» ACTIVITY: In the lines of the entries below, replace "検討リスト" with "お気に入り" everywhere it occurs, keeping all other text unchanged. Omit the pictures from your answer.

===== EXTRACTED DATA =====

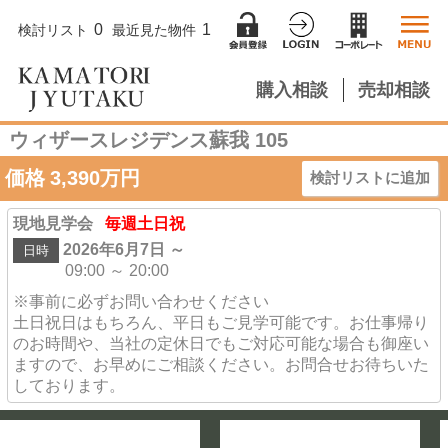
0
1
検討リスト
最近見た物件
購入相談
売却相談
ウィザースレジデンス蘇我 105
価格
3,390
万円
検討リストに追加
現地見学会
毎週土日祝
2026年6月7日 ～
日時
09:00 ～ 20:00
※事前に必ずお問い合わせください
土日祝日はもちろん、平日もご見学可能です。お仕事帰り
のお時間や、当社の定休日でもご対応可能な場合も御座い
ますので、お早めにご相談ください。お問合せお待ちいた
しております。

=====

» RESULT FOR THIS EXERCISE:
0
1
お気に入り
最近見た物件
購入相談
売却相談
ウィザースレジデンス蘇我 105
価格
3,390
万円
お気に入りに追加
現地見学会
毎週土日祝
2026年6月7日 ～
日時
09:00 ～ 20:00
※事前に必ずお問い合わせください
土日祝日はもちろん、平日もご見学可能です。お仕事帰り
のお時間や、当社の定休日でもご対応可能な場合も御座い
ますので、お早めにご相談ください。お問合せお待ちいた
しております。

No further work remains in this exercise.